**Activity 1**
According to the passage on HPC in the enterprise, what position does Fritz Ferstl hold?
**Activity 2**
Render this sentence from the passage on HPC in the enterprise in Spanish: "The cost of system and semiconductor development can be easy enough to quantify."
**Activity 3**
Pick up the passage on HPC in the enterprise after its final sentence and keep writing.

*** Opening Exercise text ***

As Fritz Ferstl, CTO at Univa told us, there are essentially three “divisions” of in the HPC industry. There are the national labs and big science organizations; enterprise commercial HPC (as found in the expected verticals, including oil and gas, financial services, life sciences, etc.); and there is “a third not often recognized as HPC but rather as data-centric analysis, also known as big data.”
Ferstl says that while the lab-level HPC category is “specific in that its leading edge requires tightly coupled architectures with the densest network interconnects, which drive up cost and complexity. They are geared toward running few ultra-large applications that demand aggregate memory and would take unacceptable amounts of runtime if not executed on such large systems.” One step away from this is the commercial sectors that rely on HPC for their competitive edge. Of these, Ferstl notes whether its new reservoirs of oil and gas being explored, next generation products like cars or airplanes being designed and tested, or innovative drugs being discovered, “there would be no progress in any of these cases and many more if it wasn’t for HPC as a key instrument for investigation, design, development, experimentation and validation.”
But final on his list—and crucial to the enterprise transition (and HPC’s lessons to teach it) is the heavy subject of data. What’s really driving this forward motion of HPC tech into the enterprise is that buzzword we just can’t get away from these days. Some might argue that the trend has actually been one of the best things that’s happened for HPC’s ability to propel into the wider enterprise world.
Snell commented that, “today, especially with big data analytics, more companies are encountering performance-sensitive applications that run to completion—at least in terms of iterations.” He said his research has revealed that new categories of non-HPC enterprise users are emerging, all of whom are considering performance and scalability as top purchase criteria. “In some cases,” he said, “these enterprises can be just as likely to explore new technologies as HPC users have been for years.”
Some argue that in general, aside from being a question of data pressures, business need, and competitive edge, the real lessons HPC can teach are about talent and R&D capability. As Paul Dlugosch, Automata product director at Micron described, “One of the first lessons that come to mind is that people matter. While the HPC industry often celebrates our accomplishments on the basis of technical and performance benchmarks, the cost of achieving those benchmarks are often not discussed. The cost of system and semiconductor development can be easy enough to quantify. It is far more difficult, though, to determine the ‘use’ cost of advanced technologies. “While the raw power of our semiconductors and systems is immense it is the organic part of the system, the human being– that is emerging as a significant bottleneck,” said Dlugosch.

*** Closing Exercise text ***
*** Opening Exercise data ***

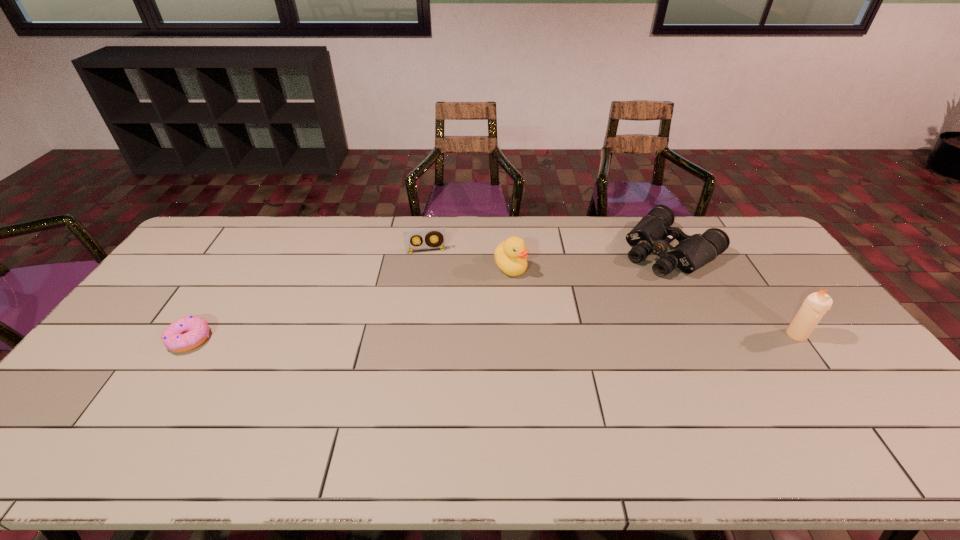
Where is `the third closest object to the third object from left to right`? The width and height of the screenshot is (960, 540). the third closest object to the third object from left to right is located at coordinates (815, 305).

Locate which object ranks second in proximity to the tallest object. Please provide its 2D coordinates. Your answer should be formatted as a tuple, i.e. [(x, y)], where the tuple contains the x and y coordinates of a point satisfying the conditions above.

[(510, 255)]

At what (x,y) coordinates should I click in order to perform the action: click on free space in the image that satisfies the following two spatial constraints: 1. on the front side of the second tallest object; 2. on the left side of the tallest object. Please return your answer as a coordinate pair (x, y). This screenshot has width=960, height=540. Looking at the image, I should click on (516, 335).

Where is `free spot that satisfies the following two spatial constraints: 1. on the front side of the binoculars; 2. on the right side of the candle`? The width and height of the screenshot is (960, 540). free spot that satisfies the following two spatial constraints: 1. on the front side of the binoculars; 2. on the right side of the candle is located at coordinates click(716, 335).

Image resolution: width=960 pixels, height=540 pixels. Find the location of `free spot that satisfies the following two spatial constraints: 1. on the front side of the rightmost object; 2. on the right side of the second tallest object`. free spot that satisfies the following two spatial constraints: 1. on the front side of the rightmost object; 2. on the right side of the second tallest object is located at coordinates (516, 335).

*** Closing Exercise data ***

**Response area 1**
He is CTO at Univa.

**Response area 2**
El costo del desarrollo de sistemas y semiconductores puede ser bastante fácil de cuantificar.

**Response area 3**
“Fully exploiting the parallelism that exists in many high performance computing systems continues to absorb incredible amounts of human resources,” he argued. “Given the large scale of commercial/enterprise data centers, it is just as important to pay close attention to this human factor. The HPC industry is certainly aware of this problem and is developing new architectures, tools and methodologies to improve human productivity. As commercial and enterprise data centers grow in capability and scale it will become just as important to consider the productivity of the humans involved in system programming, management and scaling.”
It should be noted that on any level of this question, it’s not a clear matter of teaching from the top to bottom. While HPC has solved a number of problems in some of the most challenging data and compute environment, especially in terms of scale, data movement, application complexity and elsewhere, there are elements that can filter from the enterprise setting to HPC—even that “big national lab” variety Ferstl describes.
There is general agreement that there are multiple lessons that high performance computing can carry into mainstream enterprise environments, no matter what vertical is involved. But on the flipside, there has been general agreement that many innovations are spinning out of the new class of enterprise environments—that the web scale companies with their bare-bones hardware running open source, natively developed, and purpose-built, nimble applications—have something to offer the supercomputing world as well.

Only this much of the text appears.